Kini giliran pria tersebut yang terbengong dengan bibir menganga sekian inci. Entah apa yang di pikirkan pria tersebut.
"COD atau_"
"Ma-ma-af, mba, Bu, eee..." Pria tersebut memotong ucapan Aliyah, tapi ujung-ujungnya, ia garuk-garuk helm seperti kebingungan harus memanggil Aliyah apa, mba atau ibu. Mungkin manggil mba terlalu muda, dan panggil Ibu terlalu tua. Pria tersebut tak bisa mendefinisikan wanita di depan nya ini sudah tua apa masih muda dan panggilan yang paling pas untuk nya.
Aliyah yang seakan mengerti pun lantas mengulas senyum.
"Panggil saya ibu saja, mas."
"Ibu !" Alis pria tersebut tertaut.
"Iya, ibu. Saya ini sudah punya anak gadis yang mungkin usianya enggak beda jauh sama mas nya. Jadi lebih cocok dipanggil ibu dari pada mba," tutur Aliyah lembut.
"I-iya, heee...." Pria tersebut menyengir kikuk.
"Itu paket atas nama Shazia, kan ?" Tanya Aliyah. Tatapan nya terarah pada kantong plastik putih.
"Ini !" pria tersebut mengangkat kantong plastik yang ditenteng nya.
Aliyah mengangguk.
"Iya benar, Bu. Ini punya mba Shazia. Tapi mohon maaf sebelumnya. Saya cuma ingin bilang kalau saya sebenarnya bukan kurir, Bu," jelas pria tersebut.
Aliyah tampak sedikit terkejut." Bukan kurir. Lalu?"
"Iya, Bu. Saya bukan kurir. Tapi saya temannya mba Shazia."
Aliyah tampak terdiam sebelum ia lanjut bertanya." Oh ya. Teman kerja atau_"
"Teman nongkrong," potong cepat pria tersebut.
"Teman nongkrong ?" Tanya Aliyah yang kurang percaya. Apa iya Shazia suka nongkrong dengan pria ini?
"Benar, Bu." Pria tersebut meyakinkan Aliyah. Bahkan, tampang nya saja memancarkan wajah serius.
Aliyah manggut-manggut dengan bibir membentuk huruf O. Menatap pria tersebut dengan tatapan antara percaya dan kurang percaya. Apa iya puterinya yang sholehah itu sering nongkrong bareng dengan seorang pria yang......Aliyah memindai penampilan pria tersebut dari atas ke bawah.
"Perkenalkan, Bu. Nama saya Shaka. Nama lengkapnya, Shaka El Rumi Abidzar."

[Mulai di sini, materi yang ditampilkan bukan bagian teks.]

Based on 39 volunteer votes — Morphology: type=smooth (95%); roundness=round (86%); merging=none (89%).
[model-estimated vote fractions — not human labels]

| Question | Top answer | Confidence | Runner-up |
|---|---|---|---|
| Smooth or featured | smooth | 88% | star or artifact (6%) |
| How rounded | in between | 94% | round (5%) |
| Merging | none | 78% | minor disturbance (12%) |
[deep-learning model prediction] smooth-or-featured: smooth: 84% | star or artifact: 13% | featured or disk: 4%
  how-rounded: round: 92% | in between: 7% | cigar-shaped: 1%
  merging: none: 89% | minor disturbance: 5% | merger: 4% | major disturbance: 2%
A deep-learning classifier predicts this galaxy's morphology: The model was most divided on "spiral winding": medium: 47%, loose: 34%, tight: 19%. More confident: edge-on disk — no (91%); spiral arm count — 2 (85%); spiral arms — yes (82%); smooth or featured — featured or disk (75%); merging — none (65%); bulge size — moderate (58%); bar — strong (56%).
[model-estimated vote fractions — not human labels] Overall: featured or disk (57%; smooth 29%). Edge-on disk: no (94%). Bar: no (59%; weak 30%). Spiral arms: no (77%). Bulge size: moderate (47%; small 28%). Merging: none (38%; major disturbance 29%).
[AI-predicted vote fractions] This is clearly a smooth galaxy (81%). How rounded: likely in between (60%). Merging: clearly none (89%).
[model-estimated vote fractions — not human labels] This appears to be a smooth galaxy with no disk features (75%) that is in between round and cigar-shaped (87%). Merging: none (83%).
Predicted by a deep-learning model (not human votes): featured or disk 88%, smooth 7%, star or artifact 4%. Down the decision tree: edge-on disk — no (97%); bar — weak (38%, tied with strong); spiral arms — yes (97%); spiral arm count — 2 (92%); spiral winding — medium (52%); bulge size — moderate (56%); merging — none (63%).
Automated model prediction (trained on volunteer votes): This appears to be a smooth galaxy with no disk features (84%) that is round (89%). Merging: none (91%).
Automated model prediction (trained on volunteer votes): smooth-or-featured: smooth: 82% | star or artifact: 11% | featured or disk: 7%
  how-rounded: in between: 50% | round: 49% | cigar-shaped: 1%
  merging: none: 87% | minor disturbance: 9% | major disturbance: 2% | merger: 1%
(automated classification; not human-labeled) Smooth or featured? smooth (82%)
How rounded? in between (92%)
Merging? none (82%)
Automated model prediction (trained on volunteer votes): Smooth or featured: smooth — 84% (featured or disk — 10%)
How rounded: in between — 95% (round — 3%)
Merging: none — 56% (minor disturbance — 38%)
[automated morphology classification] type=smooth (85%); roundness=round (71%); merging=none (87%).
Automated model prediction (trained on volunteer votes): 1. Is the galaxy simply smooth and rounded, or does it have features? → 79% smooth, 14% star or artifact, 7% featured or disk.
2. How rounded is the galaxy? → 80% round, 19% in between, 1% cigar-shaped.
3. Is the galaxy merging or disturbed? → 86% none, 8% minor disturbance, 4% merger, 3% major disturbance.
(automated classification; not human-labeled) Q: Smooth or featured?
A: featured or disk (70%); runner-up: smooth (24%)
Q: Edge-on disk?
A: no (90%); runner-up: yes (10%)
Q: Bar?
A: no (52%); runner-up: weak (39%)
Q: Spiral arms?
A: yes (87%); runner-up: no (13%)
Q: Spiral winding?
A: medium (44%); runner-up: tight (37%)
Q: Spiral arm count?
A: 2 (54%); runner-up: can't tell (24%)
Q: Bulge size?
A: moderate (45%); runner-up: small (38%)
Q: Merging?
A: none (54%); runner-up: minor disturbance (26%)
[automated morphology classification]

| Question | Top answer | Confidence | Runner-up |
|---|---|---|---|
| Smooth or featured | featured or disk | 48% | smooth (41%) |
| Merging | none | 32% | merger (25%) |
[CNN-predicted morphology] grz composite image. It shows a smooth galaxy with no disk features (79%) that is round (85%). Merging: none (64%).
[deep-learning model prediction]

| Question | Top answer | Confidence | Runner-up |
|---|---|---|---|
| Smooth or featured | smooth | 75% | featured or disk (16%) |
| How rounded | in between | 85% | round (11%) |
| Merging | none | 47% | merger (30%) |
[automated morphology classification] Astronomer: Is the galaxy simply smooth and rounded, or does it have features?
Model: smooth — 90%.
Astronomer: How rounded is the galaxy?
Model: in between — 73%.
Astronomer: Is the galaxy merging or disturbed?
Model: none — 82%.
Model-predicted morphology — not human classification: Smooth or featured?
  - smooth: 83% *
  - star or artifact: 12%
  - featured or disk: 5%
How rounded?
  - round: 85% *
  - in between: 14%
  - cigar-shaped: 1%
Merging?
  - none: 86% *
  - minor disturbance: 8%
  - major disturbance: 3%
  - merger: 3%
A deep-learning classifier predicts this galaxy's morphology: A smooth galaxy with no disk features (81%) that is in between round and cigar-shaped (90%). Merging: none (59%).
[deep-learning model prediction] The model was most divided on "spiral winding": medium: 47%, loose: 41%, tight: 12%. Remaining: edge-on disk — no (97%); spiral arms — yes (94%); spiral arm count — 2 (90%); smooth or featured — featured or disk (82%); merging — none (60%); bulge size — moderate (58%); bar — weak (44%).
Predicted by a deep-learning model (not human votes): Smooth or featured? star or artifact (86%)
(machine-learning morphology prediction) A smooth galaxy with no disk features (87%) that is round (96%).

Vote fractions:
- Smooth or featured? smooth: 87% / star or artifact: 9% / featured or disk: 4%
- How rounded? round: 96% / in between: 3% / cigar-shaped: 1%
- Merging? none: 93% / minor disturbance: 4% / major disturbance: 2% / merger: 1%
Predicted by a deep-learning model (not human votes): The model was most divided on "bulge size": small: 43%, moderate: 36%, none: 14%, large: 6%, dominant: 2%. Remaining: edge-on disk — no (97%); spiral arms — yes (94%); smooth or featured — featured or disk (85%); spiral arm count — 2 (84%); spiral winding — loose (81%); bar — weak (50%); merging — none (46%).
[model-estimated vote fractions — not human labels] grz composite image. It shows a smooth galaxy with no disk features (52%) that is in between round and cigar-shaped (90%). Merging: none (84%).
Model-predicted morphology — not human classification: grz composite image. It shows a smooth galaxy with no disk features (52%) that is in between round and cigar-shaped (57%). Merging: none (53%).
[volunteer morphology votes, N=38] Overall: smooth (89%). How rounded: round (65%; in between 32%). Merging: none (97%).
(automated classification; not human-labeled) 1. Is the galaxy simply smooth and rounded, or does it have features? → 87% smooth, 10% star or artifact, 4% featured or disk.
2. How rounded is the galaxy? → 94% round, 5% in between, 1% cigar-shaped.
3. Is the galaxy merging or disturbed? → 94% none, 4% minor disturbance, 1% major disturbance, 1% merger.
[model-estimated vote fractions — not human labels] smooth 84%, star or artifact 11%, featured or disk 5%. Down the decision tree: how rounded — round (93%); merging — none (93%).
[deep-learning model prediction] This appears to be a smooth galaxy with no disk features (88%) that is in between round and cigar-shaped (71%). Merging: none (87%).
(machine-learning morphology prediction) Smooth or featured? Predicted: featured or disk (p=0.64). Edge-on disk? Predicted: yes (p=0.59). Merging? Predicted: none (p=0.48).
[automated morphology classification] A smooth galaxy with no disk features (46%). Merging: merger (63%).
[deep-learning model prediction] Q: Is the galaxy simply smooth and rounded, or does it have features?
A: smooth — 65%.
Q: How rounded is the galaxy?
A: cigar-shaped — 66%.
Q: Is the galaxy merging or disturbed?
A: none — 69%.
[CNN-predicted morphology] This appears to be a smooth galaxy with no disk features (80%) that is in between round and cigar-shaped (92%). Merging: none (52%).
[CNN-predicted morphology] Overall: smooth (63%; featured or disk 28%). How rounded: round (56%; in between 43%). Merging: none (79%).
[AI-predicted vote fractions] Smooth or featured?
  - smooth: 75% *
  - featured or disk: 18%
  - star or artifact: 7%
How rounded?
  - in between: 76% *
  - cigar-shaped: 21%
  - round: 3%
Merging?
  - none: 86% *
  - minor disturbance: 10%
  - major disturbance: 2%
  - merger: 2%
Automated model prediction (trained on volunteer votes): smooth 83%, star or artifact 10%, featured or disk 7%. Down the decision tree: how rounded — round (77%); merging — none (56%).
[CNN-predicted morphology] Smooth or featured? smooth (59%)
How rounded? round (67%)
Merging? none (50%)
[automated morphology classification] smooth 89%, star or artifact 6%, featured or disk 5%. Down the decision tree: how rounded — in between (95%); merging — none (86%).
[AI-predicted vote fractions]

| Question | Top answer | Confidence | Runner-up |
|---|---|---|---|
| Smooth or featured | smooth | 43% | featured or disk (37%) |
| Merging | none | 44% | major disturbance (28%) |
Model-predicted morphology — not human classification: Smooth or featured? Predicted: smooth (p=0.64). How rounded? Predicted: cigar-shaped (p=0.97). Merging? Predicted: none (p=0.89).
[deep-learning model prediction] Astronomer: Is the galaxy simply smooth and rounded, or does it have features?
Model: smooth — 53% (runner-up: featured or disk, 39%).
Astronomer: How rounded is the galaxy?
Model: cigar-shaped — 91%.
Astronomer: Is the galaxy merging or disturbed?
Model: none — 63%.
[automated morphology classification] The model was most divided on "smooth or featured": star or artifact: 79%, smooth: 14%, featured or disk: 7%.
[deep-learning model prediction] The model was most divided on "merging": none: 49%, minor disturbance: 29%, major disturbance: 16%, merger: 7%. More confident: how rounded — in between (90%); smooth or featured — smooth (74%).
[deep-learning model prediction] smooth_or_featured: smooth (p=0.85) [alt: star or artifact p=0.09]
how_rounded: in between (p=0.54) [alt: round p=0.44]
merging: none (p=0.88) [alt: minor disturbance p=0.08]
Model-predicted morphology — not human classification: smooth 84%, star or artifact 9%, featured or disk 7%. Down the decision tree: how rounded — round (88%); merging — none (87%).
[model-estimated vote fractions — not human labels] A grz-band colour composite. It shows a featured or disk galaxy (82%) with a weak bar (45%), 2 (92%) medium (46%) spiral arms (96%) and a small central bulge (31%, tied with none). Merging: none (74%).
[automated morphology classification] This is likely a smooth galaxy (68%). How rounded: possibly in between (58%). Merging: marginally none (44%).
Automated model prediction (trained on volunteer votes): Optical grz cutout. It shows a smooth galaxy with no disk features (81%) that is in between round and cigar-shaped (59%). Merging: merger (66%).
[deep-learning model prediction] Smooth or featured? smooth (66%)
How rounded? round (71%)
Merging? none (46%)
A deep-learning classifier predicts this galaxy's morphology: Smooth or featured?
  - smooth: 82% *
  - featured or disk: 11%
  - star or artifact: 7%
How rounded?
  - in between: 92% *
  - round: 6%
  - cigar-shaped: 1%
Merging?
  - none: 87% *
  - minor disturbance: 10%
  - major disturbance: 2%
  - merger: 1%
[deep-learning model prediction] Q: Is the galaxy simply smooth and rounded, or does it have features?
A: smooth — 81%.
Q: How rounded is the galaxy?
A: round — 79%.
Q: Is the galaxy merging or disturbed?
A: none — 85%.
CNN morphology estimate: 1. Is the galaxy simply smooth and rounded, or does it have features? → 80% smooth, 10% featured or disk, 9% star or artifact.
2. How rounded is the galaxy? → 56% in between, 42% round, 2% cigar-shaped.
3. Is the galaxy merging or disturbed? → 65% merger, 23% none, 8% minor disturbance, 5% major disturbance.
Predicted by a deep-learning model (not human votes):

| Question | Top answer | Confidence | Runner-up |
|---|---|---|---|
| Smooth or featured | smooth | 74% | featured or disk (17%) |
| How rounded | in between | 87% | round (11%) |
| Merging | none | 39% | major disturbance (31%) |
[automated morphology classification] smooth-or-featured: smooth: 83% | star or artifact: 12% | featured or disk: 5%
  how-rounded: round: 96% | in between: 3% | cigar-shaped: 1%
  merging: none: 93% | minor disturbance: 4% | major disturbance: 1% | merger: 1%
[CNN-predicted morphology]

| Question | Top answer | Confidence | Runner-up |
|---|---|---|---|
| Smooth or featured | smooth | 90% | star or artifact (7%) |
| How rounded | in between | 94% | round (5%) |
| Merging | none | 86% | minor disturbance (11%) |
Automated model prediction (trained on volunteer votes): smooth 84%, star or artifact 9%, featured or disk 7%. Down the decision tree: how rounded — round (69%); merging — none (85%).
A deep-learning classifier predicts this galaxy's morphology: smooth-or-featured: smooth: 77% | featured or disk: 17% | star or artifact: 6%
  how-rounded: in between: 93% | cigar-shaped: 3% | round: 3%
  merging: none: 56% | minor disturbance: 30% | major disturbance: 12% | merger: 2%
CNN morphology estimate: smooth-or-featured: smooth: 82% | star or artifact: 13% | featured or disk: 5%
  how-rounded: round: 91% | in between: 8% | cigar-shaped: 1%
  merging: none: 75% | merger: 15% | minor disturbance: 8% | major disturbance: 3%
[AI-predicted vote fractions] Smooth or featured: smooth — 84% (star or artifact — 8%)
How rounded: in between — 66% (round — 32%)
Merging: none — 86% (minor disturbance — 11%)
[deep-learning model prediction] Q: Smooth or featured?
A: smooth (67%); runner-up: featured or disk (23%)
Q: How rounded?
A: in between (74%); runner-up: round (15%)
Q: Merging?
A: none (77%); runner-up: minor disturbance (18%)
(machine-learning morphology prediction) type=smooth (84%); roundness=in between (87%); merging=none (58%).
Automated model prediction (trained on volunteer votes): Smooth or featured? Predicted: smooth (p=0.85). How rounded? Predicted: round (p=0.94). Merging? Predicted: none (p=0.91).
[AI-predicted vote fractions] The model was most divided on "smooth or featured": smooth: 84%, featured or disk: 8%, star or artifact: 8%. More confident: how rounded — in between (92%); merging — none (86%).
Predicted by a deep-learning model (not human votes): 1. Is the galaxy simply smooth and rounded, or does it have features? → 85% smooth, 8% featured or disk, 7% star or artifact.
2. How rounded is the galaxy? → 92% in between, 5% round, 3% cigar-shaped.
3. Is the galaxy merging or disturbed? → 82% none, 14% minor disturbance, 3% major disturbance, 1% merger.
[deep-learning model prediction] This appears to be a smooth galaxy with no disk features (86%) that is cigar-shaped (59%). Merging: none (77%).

Ditengah Aliyah memindai penampilannya, pria tersebut memperkenalkan dirinya bernama Shaka berikut nama lengkapnya sembari mengulurkan tangan pada Aliyah.
"Ibuuu, ibu toloooongg !!"
"Shazia !" Mata Aliyah sontak membola mendengar suara teriakan dari dalam. Itu suara Shazia. Aliyah kemudian segera masuk setengah berlari mengabaikan uluran tangan Shaka.
Shaka termangu dengan tangan yang masih di udara.
"Tadi seperti teriakan mba Shazia," tutur Shaka. Ia sudah hafal betul warna dan nada suara Shazia. Begitu pun dengan nada teriakan nya.
"Tapi kenapa mba Shazia berteriak?"
Shaka mendadak khawatir. Ia takut terjadi apa -apa dengan Shazia. Tanpa menunggu dipersilahkan masuk oleh si empunya rumah, Shaka lalu nyelonong masuk ke dalam begitu saja.
"Aduh, ibu. Ini kenapa pintunya enggak bisa di buka?" Shazia setengah berteriak di kamar mandi. Kunci kamar mandi tersebut tiba-tiba saja macet membuat Shazia terjebak di dalam nya.
Aliyah yang ada di depan pintu pun cukup panik sembari berusaha membuka pintu tersebut.
"Kamu tenang ya, sayang. Ini ibu lagi berusaha buka."
Ditengah Aliyah berusaha membuka pintu, Shaka datang.
"Ibu, ada apa ?" Tanya Shaka yang berdiri di belakang Aliyah.
Aliyah berbalik. Wanita itu diam menatap Shaka seakan ingin bertanya' kamu kenapa masuk ke rumah saya tanpa seijin saya?'
Shazia menempelkan telinganya pada daun pintu. Ia merasa seperti mendengar suara lain selain suara ibunya. Apa ibunya minta tolong tetangga? tapi tetangga mana yang malam-malam begini sudi menolong ibunya.
"Bisa enggak, Buu ???" Tanya Shazia di dalam sana.
"Belum, sayang. Ibu masih berusaha." Aliyah menjawab pertanyaan Shazia dengan suara keras.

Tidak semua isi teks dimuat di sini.